Tony (pYIN) - Alternative

Developer: Sonic Visualiser team; Performance: Excellent for monophonic (single note) melody

Pros:

  • Very accurate for monophonic transcription
  • Fast
  • Lightweight

Cons:

  • Monophonic only - can't handle chords or polyphony
  • Not suitable for piano or guitar

When to Use: Vocal melody extraction only


Comparison

Model Polyphonic Speed (GPU) Accuracy Status
YourMT3+ Yes 30-40s 80-85% Primary (Production)
basic-pitch Yes 5-10s 70% Fallback
MT3 Yes 30-60s 75-80% Not used
Omnizart Yes 15-30s 75-80% Removed
Tony No 2-5s 90%+ Vocals only

Decision: YourMT3+ as primary transcriber with automatic fallback to basic-pitch for reliability.


Model Accuracy Expectations

Realistic Transcription Accuracy (with YourMT3+)

Simple Piano Melody (Twinkle Twinkle):

  • Note accuracy: 90-95% (YourMT3+) / 85-90% (basic-pitch)
  • Rhythm accuracy: 85-90% (YourMT3+) / 75-80% (basic-pitch)

Classical Piano (Chopin Nocturne):

  • Note accuracy: 75-85% (YourMT3+) / 65-75% (basic-pitch)
  • Rhythm accuracy: 70-75% (YourMT3+) / 55-65% (basic-pitch)

Jazz Piano (Bill Evans):

  • Note accuracy: 70-75% (YourMT3+) / 55-65% (basic-pitch)
  • Rhythm accuracy: 60-70% (YourMT3+) / 45-55% (basic-pitch)

Rock/Pop with Band:

  • Piano separation: 70-80% (depends on Demucs quality)
  • Note accuracy: 70-75% (YourMT3+) / 55-65% (basic-pitch)

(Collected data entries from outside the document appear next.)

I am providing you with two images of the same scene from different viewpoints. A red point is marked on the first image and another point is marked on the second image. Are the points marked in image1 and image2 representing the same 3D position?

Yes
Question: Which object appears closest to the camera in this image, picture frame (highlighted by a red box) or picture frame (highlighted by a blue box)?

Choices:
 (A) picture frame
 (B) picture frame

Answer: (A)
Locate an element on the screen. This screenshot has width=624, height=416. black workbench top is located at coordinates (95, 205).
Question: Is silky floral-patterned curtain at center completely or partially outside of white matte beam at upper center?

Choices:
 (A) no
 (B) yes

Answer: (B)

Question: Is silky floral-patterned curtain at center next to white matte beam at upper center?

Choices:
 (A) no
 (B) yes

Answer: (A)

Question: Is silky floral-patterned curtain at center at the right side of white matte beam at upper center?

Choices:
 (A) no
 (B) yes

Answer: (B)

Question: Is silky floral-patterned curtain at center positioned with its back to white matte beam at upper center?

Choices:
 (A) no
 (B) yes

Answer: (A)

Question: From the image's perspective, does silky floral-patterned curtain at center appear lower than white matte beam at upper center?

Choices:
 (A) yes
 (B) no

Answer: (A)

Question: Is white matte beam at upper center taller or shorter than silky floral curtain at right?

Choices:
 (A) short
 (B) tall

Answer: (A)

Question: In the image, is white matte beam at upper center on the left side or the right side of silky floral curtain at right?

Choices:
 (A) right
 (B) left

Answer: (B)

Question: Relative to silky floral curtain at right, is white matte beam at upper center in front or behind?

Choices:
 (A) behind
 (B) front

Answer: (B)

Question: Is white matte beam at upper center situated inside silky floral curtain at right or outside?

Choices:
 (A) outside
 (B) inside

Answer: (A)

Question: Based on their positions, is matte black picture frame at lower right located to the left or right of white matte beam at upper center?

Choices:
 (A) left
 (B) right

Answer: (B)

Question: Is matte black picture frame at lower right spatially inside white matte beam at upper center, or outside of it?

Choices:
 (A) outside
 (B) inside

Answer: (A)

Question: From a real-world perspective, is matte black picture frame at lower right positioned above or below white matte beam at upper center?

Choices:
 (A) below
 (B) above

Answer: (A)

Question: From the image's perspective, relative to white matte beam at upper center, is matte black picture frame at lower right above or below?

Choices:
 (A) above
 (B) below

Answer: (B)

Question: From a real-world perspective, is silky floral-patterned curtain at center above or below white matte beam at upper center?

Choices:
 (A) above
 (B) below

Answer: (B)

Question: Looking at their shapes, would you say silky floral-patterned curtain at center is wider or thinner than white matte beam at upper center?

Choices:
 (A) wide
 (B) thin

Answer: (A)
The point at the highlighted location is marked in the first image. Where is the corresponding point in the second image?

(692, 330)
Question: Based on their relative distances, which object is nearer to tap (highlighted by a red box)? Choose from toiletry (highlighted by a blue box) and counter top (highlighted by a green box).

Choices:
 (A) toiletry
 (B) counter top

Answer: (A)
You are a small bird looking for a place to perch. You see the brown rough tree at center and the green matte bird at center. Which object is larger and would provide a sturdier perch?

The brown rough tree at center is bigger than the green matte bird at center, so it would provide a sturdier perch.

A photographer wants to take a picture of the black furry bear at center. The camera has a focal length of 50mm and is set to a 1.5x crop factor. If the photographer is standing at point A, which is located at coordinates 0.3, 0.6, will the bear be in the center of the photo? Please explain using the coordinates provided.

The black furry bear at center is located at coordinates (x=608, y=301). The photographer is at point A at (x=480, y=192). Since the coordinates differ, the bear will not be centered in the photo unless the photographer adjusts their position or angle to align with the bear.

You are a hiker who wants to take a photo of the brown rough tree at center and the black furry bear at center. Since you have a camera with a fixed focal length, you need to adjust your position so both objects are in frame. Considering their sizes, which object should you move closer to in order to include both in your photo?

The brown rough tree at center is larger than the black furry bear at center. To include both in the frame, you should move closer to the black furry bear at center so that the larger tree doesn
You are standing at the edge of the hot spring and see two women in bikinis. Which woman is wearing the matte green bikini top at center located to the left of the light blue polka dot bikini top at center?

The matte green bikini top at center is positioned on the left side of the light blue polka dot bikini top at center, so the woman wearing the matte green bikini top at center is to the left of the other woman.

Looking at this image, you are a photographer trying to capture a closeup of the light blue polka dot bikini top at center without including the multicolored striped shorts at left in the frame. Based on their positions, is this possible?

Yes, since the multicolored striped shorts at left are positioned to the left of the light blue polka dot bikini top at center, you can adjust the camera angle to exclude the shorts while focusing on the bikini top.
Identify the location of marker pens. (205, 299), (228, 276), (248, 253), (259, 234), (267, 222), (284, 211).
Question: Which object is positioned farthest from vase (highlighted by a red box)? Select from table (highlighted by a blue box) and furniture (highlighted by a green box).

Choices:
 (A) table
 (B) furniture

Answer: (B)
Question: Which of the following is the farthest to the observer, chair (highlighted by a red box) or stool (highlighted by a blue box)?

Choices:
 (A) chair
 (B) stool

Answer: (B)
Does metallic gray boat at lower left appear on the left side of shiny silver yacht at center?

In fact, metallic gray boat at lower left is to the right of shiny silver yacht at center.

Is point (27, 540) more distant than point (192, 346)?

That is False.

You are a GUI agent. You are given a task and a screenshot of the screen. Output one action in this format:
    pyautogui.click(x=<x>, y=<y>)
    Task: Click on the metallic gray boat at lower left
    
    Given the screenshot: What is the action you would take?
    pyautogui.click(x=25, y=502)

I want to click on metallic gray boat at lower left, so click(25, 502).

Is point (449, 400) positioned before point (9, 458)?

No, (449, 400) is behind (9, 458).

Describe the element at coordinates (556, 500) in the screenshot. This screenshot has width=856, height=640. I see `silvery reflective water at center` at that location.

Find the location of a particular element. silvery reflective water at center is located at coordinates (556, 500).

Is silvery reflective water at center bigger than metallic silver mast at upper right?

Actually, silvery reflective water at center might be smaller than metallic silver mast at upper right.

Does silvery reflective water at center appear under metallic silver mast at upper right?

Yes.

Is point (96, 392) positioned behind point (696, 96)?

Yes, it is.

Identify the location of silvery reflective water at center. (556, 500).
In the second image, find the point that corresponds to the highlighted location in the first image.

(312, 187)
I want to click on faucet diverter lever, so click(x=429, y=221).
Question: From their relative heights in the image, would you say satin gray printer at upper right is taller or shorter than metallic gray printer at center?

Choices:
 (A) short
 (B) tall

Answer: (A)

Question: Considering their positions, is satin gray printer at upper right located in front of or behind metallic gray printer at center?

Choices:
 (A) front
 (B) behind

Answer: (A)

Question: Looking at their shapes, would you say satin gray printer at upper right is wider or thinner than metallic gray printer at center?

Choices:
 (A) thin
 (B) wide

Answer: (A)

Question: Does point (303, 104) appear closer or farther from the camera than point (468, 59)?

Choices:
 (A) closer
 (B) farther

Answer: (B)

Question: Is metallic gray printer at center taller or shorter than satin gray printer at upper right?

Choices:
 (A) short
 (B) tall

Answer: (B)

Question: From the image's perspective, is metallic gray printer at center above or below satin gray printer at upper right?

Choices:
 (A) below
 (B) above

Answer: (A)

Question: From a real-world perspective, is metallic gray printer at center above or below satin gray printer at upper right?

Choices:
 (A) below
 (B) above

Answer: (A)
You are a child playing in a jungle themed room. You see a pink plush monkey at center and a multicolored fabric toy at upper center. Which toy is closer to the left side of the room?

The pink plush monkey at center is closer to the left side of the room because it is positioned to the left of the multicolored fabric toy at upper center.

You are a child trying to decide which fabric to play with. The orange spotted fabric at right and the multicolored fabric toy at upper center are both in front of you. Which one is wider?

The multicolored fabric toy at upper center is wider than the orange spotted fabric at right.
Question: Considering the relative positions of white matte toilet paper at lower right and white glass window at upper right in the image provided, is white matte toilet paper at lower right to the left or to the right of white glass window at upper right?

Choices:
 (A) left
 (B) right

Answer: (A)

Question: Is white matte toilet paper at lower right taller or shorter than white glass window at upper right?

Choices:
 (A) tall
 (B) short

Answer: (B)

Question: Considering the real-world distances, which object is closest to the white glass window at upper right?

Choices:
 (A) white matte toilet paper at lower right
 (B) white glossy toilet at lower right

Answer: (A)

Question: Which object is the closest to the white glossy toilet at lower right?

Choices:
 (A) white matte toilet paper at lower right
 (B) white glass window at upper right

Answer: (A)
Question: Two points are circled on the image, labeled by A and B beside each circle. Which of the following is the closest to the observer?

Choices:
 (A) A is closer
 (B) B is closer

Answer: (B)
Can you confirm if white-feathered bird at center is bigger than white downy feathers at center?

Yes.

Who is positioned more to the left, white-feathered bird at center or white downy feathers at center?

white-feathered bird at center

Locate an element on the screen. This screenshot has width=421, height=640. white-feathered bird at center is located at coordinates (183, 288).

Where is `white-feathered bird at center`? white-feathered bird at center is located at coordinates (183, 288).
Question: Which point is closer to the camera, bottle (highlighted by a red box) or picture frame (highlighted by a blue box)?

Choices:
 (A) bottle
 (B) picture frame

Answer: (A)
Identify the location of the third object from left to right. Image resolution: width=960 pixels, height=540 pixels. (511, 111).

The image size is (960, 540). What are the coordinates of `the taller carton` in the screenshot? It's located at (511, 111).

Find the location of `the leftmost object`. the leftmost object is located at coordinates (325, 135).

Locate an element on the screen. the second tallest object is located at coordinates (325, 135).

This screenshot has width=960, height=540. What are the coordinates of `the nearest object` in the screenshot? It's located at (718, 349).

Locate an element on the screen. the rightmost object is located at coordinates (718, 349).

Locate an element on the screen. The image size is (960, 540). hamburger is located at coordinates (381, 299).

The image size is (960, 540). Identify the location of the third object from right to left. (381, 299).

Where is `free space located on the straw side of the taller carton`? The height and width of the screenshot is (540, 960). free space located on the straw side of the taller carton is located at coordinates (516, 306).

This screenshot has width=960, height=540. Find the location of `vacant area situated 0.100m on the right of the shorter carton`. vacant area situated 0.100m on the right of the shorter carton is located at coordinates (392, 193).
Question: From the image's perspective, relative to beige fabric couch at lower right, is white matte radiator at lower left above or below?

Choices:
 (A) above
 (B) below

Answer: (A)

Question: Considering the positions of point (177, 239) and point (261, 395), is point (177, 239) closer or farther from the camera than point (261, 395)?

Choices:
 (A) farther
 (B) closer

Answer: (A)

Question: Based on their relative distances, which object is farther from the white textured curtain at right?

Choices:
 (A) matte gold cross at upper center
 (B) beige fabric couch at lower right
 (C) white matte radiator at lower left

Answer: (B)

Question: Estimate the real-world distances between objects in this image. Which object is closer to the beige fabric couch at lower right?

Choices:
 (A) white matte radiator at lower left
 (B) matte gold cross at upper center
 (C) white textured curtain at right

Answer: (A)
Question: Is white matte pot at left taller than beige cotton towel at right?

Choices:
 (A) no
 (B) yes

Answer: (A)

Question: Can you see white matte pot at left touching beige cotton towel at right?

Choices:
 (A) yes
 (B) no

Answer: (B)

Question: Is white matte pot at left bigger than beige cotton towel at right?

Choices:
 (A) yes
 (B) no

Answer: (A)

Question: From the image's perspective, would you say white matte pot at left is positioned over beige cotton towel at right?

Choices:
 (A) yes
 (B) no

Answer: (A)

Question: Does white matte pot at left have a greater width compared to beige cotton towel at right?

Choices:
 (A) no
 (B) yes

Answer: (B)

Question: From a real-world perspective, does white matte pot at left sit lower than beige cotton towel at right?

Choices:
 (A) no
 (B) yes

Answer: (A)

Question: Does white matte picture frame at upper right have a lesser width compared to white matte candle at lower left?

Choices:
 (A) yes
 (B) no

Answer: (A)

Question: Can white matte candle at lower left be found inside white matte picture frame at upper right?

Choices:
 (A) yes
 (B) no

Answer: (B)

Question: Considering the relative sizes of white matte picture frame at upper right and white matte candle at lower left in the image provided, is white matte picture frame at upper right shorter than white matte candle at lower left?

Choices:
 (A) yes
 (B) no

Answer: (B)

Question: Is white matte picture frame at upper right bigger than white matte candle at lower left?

Key Insight: YourMT3+ provides 10-15% better accuracy than basic-pitch, but transcription still won't be perfect. Editor is critical for users to fix errors.


Future Model Improvements

Fine-Tuning YourMT3+

Train on piano-specific dataset:

  • Collect 1000+ piano YouTube videos with ground truth
  • Fine-tune YourMT3+ checkpoint on piano-only data
  • Expected improvement: +3-5% accuracy for piano
  • Cost: GPU compute for training

Ensemble Models (Not Currently Used)

Previously attempted basic-pitch + omnizart merging:

  • Result: Removed due to complexity without significant accuracy gain
  • Learning: YourMT3+ alone provides better results than merged basic-pitch + omnizart
  • Future: Could revisit with YourMT3+ + MT3 ensemble if needed

Post-Processing

Improve rhythm with music theory rules:

  • Quantize to nearest 16th note
  • Enforce measure boundaries
  • Detect time signature from patterns
  • Expected improvement: +10-15% rhythm accuracy

Benchmarks to Track

When testing models, measure:

  1. Note Onset Accuracy: % of notes detected at correct time
  2. Pitch Accuracy: % of notes with correct pitch
  3. Duration Accuracy: % of notes with correct duration
  4. Harmonic Accuracy: % of chords correctly identified

Tools: mir_eval library (Python)


Next Steps

  1. Test Demucs + basic-pitch on sample videos
  2. Measure accuracy and processing time
  3. Identify failure modes
  4. Document in Challenges

See Backend Pipeline for implementation details.